═════ Provided records
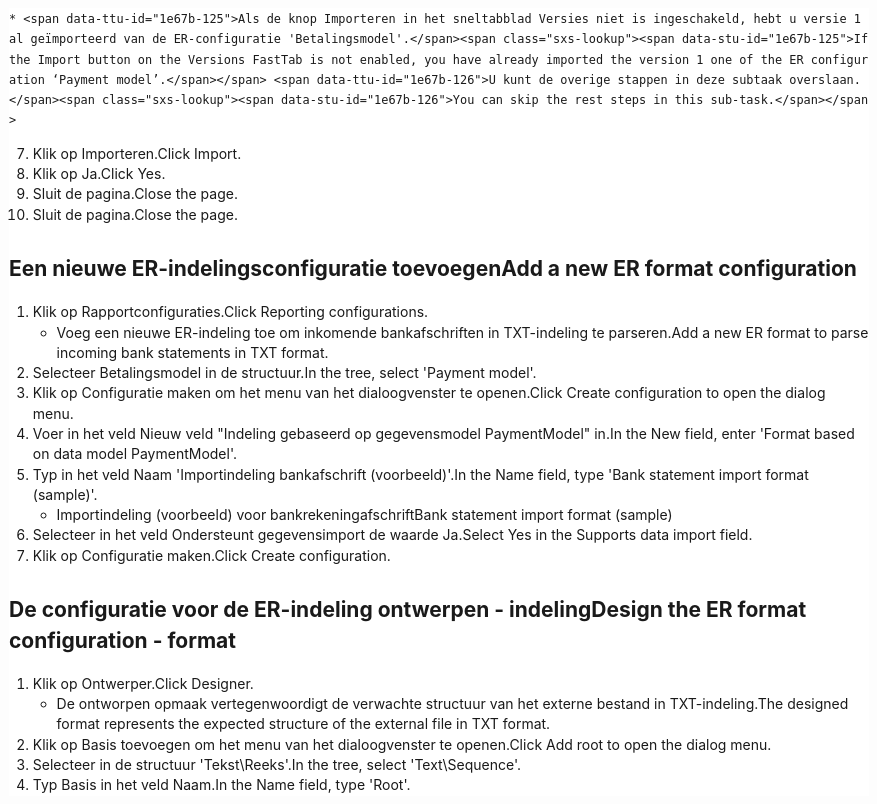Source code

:     * <span data-ttu-id="1e67b-125">Als de knop Importeren in het sneltabblad Versies niet is ingeschakeld, hebt u versie 1 al geïmporteerd van de ER-configuratie 'Betalingsmodel'.</span><span class="sxs-lookup"><span data-stu-id="1e67b-125">If the Import button on the Versions FastTab is not enabled, you have already imported the version 1 one of the ER configuration ‘Payment model’.</span></span> <span data-ttu-id="1e67b-126">U kunt de overige stappen in deze subtaak overslaan.</span><span class="sxs-lookup"><span data-stu-id="1e67b-126">You can skip the rest steps in this sub-task.</span></span>   
7. <span data-ttu-id="1e67b-127">Klik op Importeren.</span><span class="sxs-lookup"><span data-stu-id="1e67b-127">Click Import.</span></span>
8. <span data-ttu-id="1e67b-128">Klik op Ja.</span><span class="sxs-lookup"><span data-stu-id="1e67b-128">Click Yes.</span></span>
9. <span data-ttu-id="1e67b-129">Sluit de pagina.</span><span class="sxs-lookup"><span data-stu-id="1e67b-129">Close the page.</span></span>
10. <span data-ttu-id="1e67b-130">Sluit de pagina.</span><span class="sxs-lookup"><span data-stu-id="1e67b-130">Close the page.</span></span>

## <a name="add-a-new-er-format-configuration"></a><span data-ttu-id="1e67b-131">Een nieuwe ER-indelingsconfiguratie toevoegen</span><span class="sxs-lookup"><span data-stu-id="1e67b-131">Add a new ER format configuration</span></span>
1. <span data-ttu-id="1e67b-132">Klik op Rapportconfiguraties.</span><span class="sxs-lookup"><span data-stu-id="1e67b-132">Click Reporting configurations.</span></span>
    * <span data-ttu-id="1e67b-133">Voeg een nieuwe ER-indeling toe om inkomende bankafschriften in TXT-indeling te parseren.</span><span class="sxs-lookup"><span data-stu-id="1e67b-133">Add a new ER format to parse incoming bank statements in TXT format.</span></span>  
2. <span data-ttu-id="1e67b-134">Selecteer Betalingsmodel in de structuur.</span><span class="sxs-lookup"><span data-stu-id="1e67b-134">In the tree, select 'Payment model'.</span></span>
3. <span data-ttu-id="1e67b-135">Klik op Configuratie maken om het menu van het dialoogvenster te openen.</span><span class="sxs-lookup"><span data-stu-id="1e67b-135">Click Create configuration to open the dialog menu.</span></span>
4. <span data-ttu-id="1e67b-136">Voer in het veld Nieuw veld "Indeling gebaseerd op gegevensmodel PaymentModel" in.</span><span class="sxs-lookup"><span data-stu-id="1e67b-136">In the New field, enter 'Format based on data model PaymentModel'.</span></span>
5. <span data-ttu-id="1e67b-137">Typ in het veld Naam 'Importindeling bankafschrift (voorbeeld)'.</span><span class="sxs-lookup"><span data-stu-id="1e67b-137">In the Name field, type 'Bank statement import format (sample)'.</span></span>
    * <span data-ttu-id="1e67b-138">Importindeling (voorbeeld) voor bankrekeningafschrift</span><span class="sxs-lookup"><span data-stu-id="1e67b-138">Bank statement import format (sample)</span></span>  
6. <span data-ttu-id="1e67b-139">Selecteer in het veld Ondersteunt gegevensimport de waarde Ja.</span><span class="sxs-lookup"><span data-stu-id="1e67b-139">Select Yes in the Supports data import field.</span></span>
7. <span data-ttu-id="1e67b-140">Klik op Configuratie maken.</span><span class="sxs-lookup"><span data-stu-id="1e67b-140">Click Create configuration.</span></span>

## <a name="design-the-er-format-configuration---format"></a><span data-ttu-id="1e67b-141">De configuratie voor de ER-indeling ontwerpen - indeling</span><span class="sxs-lookup"><span data-stu-id="1e67b-141">Design the ER format configuration - format</span></span>
1. <span data-ttu-id="1e67b-142">Klik op Ontwerper.</span><span class="sxs-lookup"><span data-stu-id="1e67b-142">Click Designer.</span></span>
    * <span data-ttu-id="1e67b-143">De ontworpen opmaak vertegenwoordigt de verwachte structuur van het externe bestand in TXT-indeling.</span><span class="sxs-lookup"><span data-stu-id="1e67b-143">The designed format represents the expected structure of the external file in TXT format.</span></span>  
2. <span data-ttu-id="1e67b-144">Klik op Basis toevoegen om het menu van het dialoogvenster te openen.</span><span class="sxs-lookup"><span data-stu-id="1e67b-144">Click Add root to open the dialog menu.</span></span>
3. <span data-ttu-id="1e67b-145">Selecteer in de structuur 'Tekst\Reeks'.</span><span class="sxs-lookup"><span data-stu-id="1e67b-145">In the tree, select 'Text\Sequence'.</span></span>
4. <span data-ttu-id="1e67b-146">Typ Basis in het veld Naam.</span><span class="sxs-lookup"><span data-stu-id="1e67b-146">In the Name field, type 'Root'.</span></span>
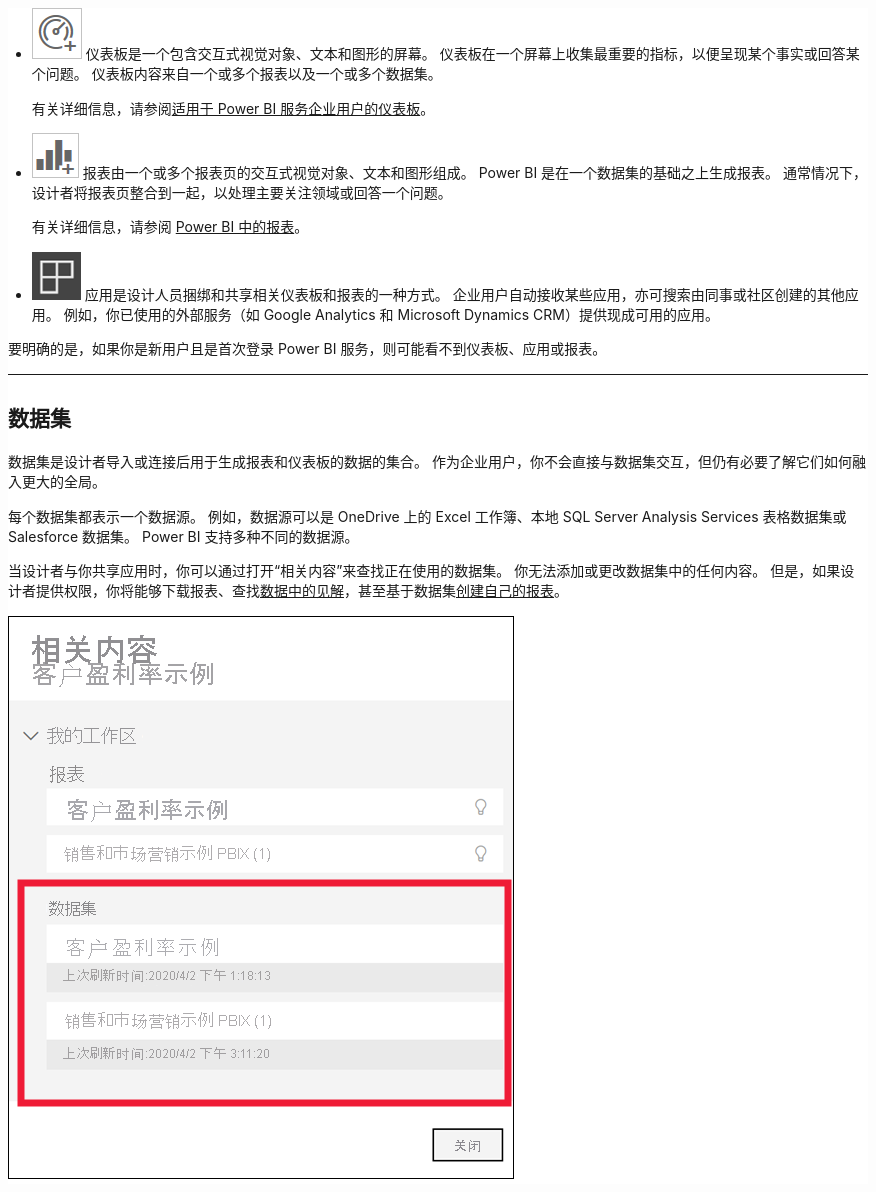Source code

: - ![仪表板图标的屏幕截图。](media/end-user-basic-concepts/dashboard.png) 仪表板是一个包含交互式视觉对象、文本和图形的屏幕。 仪表板在一个屏幕上收集最重要的指标，以便呈现某个事实或回答某个问题。 仪表板内容来自一个或多个报表以及一个或多个数据集。

    有关详细信息，请参阅[适用于 Power BI 服务企业用户的仪表板](end-user-dashboards.md)。

- ![报表图标的屏幕截图。](media/end-user-basic-concepts/report.png) 报表由一个或多个报表页的交互式视觉对象、文本和图形组成。 Power BI 是在一个数据集的基础之上生成报表。 通常情况下，设计者将报表页整合到一起，以处理主要关注领域或回答一个问题。

    有关详细信息，请参阅 [Power BI 中的报表](end-user-reports.md)。

- ![应用图标的屏幕截图。](media/end-user-basic-concepts/app.png) 应用是设计人员捆绑和共享相关仪表板和报表的一种方式。 企业用户自动接收某些应用，亦可搜索由同事或社区创建的其他应用。 例如，你已使用的外部服务（如 Google Analytics 和 Microsoft Dynamics CRM）提供现成可用的应用。

要明确的是，如果你是新用户且是首次登录 Power BI 服务，则可能看不到仪表板、应用或报表。

_______________________________________________________

## <a name="datasets"></a>数据集

数据集是设计者导入或连接后用于生成报表和仪表板的数据的集合。 作为企业用户，你不会直接与数据集交互，但仍有必要了解它们如何融入更大的全局。  

每个数据集都表示一个数据源。 例如，数据源可以是 OneDrive 上的 Excel 工作簿、本地 SQL Server Analysis Services 表格数据集或 Salesforce 数据集。 Power BI 支持多种不同的数据源。

当设计者与你共享应用时，你可以通过打开“相关内容”来查找正在使用的数据集。  你无法添加或更改数据集中的任何内容。 但是，如果设计者提供权限，你将能够下载报表、查找[数据中的见解](end-user-insights.md)，甚至基于数据集[创建自己的报表](../create-reports/service-report-create-new.md)。  

![Power BI 用户界面以及指向画布上的“数据集”部分的箭头的屏幕截图。](media/end-user-basic-concepts/power-bi-datasets.png)
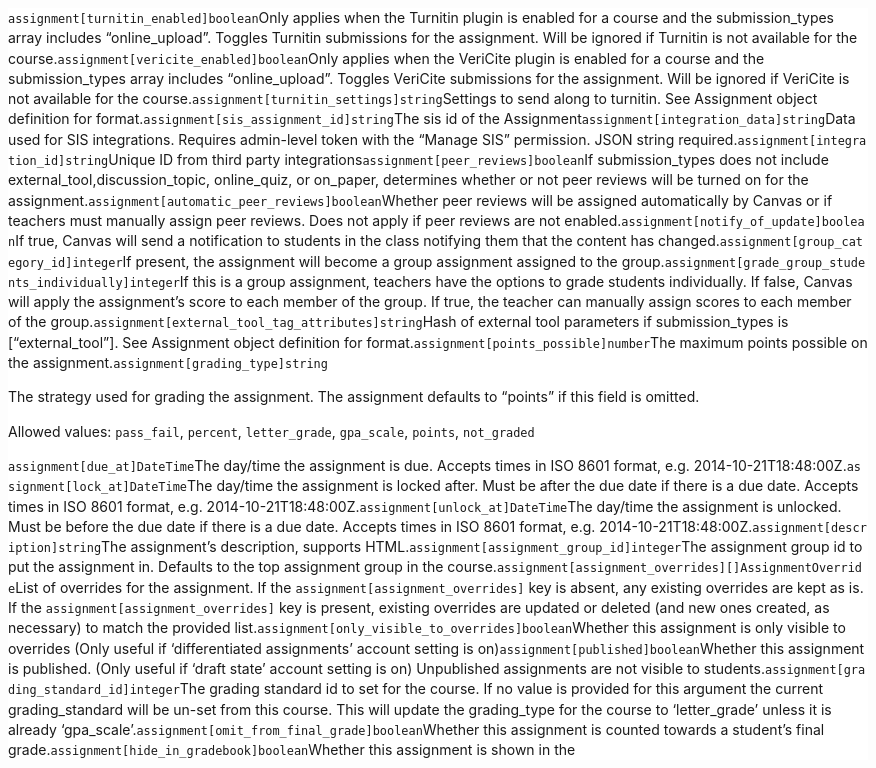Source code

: </code></pre></td></tr><tr><td><code>assignment[turnitin_enabled]</code></td><td><code>boolean</code></td><td>Only applies when the Turnitin plugin is enabled for a course and the submission_types array includes “online_upload”. Toggles Turnitin submissions for the assignment. Will be ignored if Turnitin is not available for the course.</td></tr><tr><td><code>assignment[vericite_enabled]</code></td><td><code>boolean</code></td><td>Only applies when the VeriCite plugin is enabled for a course and the submission_types array includes “online_upload”. Toggles VeriCite submissions for the assignment. Will be ignored if VeriCite is not available for the course.</td></tr><tr><td><code>assignment[turnitin_settings]</code></td><td><code>string</code></td><td>Settings to send along to turnitin. See Assignment object definition for format.</td></tr><tr><td><code>assignment[sis_assignment_id]</code></td><td><code>string</code></td><td>The sis id of the Assignment</td></tr><tr><td><code>assignment[integration_data]</code></td><td><code>string</code></td><td>Data used for SIS integrations. Requires admin-level token with the “Manage SIS” permission. JSON string required.</td></tr><tr><td><code>assignment[integration_id]</code></td><td><code>string</code></td><td>Unique ID from third party integrations</td></tr><tr><td><code>assignment[peer_reviews]</code></td><td><code>boolean</code></td><td>If submission_types does not include external_tool,discussion_topic, online_quiz, or on_paper, determines whether or not peer reviews will be turned on for the assignment.</td></tr><tr><td><code>assignment[automatic_peer_reviews]</code></td><td><code>boolean</code></td><td>Whether peer reviews will be assigned automatically by Canvas or if teachers must manually assign peer reviews. Does not apply if peer reviews are not enabled.</td></tr><tr><td><code>assignment[notify_of_update]</code></td><td><code>boolean</code></td><td>If true, Canvas will send a notification to students in the class notifying them that the content has changed.</td></tr><tr><td><code>assignment[group_category_id]</code></td><td><code>integer</code></td><td>If present, the assignment will become a group assignment assigned to the group.</td></tr><tr><td><code>assignment[grade_group_students_individually]</code></td><td><code>integer</code></td><td>If this is a group assignment, teachers have the options to grade students individually. If false, Canvas will apply the assignment’s score to each member of the group. If true, the teacher can manually assign scores to each member of the group.</td></tr><tr><td><code>assignment[external_tool_tag_attributes]</code></td><td><code>string</code></td><td>Hash of external tool parameters if submission_types is [“external_tool”]. See Assignment object definition for format.</td></tr><tr><td><code>assignment[points_possible]</code></td><td><code>number</code></td><td>The maximum points possible on the assignment.</td></tr><tr><td><code>assignment[grading_type]</code></td><td><code>string</code></td><td><p>The strategy used for grading the assignment. The assignment defaults to “points” if this field is omitted.</p><p>Allowed values: <code>pass_fail</code>, <code>percent</code>, <code>letter_grade</code>, <code>gpa_scale</code>, <code>points</code>, <code>not_graded</code></p></td></tr><tr><td><code>assignment[due_at]</code></td><td><code>DateTime</code></td><td>The day/time the assignment is due. Accepts times in ISO 8601 format, e.g. 2014-10-21T18:48:00Z.</td></tr><tr><td><code>assignment[lock_at]</code></td><td><code>DateTime</code></td><td>The day/time the assignment is locked after. Must be after the due date if there is a due date. Accepts times in ISO 8601 format, e.g. 2014-10-21T18:48:00Z.</td></tr><tr><td><code>assignment[unlock_at]</code></td><td><code>DateTime</code></td><td>The day/time the assignment is unlocked. Must be before the due date if there is a due date. Accepts times in ISO 8601 format, e.g. 2014-10-21T18:48:00Z.</td></tr><tr><td><code>assignment[description]</code></td><td><code>string</code></td><td>The assignment’s description, supports HTML.</td></tr><tr><td><code>assignment[assignment_group_id]</code></td><td><code>integer</code></td><td>The assignment group id to put the assignment in. Defaults to the top assignment group in the course.</td></tr><tr><td><code>assignment[assignment_overrides][]</code></td><td><code>AssignmentOverride</code></td><td>List of overrides for the assignment. If the <code>assignment[assignment_overrides]</code> key is absent, any existing overrides are kept as is. If the <code>assignment[assignment_overrides]</code> key is present, existing overrides are updated or deleted (and new ones created, as necessary) to match the provided list.</td></tr><tr><td><code>assignment[only_visible_to_overrides]</code></td><td><code>boolean</code></td><td>Whether this assignment is only visible to overrides (Only useful if ‘differentiated assignments’ account setting is on)</td></tr><tr><td><code>assignment[published]</code></td><td><code>boolean</code></td><td>Whether this assignment is published. (Only useful if ‘draft state’ account setting is on) Unpublished assignments are not visible to students.</td></tr><tr><td><code>assignment[grading_standard_id]</code></td><td><code>integer</code></td><td>The grading standard id to set for the course. If no value is provided for this argument the current grading_standard will be un-set from this course. This will update the grading_type for the course to ‘letter_grade’ unless it is already ‘gpa_scale’.</td></tr><tr><td><code>assignment[omit_from_final_grade]</code></td><td><code>boolean</code></td><td>Whether this assignment is counted towards a student’s final grade.</td></tr><tr><td><code>assignment[hide_in_gradebook]</code></td><td><code>boolean</code></td><td>Whether this assignment is shown in the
══════════
What this task involves » Please report how many lines in the records contain the string "page", and write nothing besides that number.

Result for this exercise » 2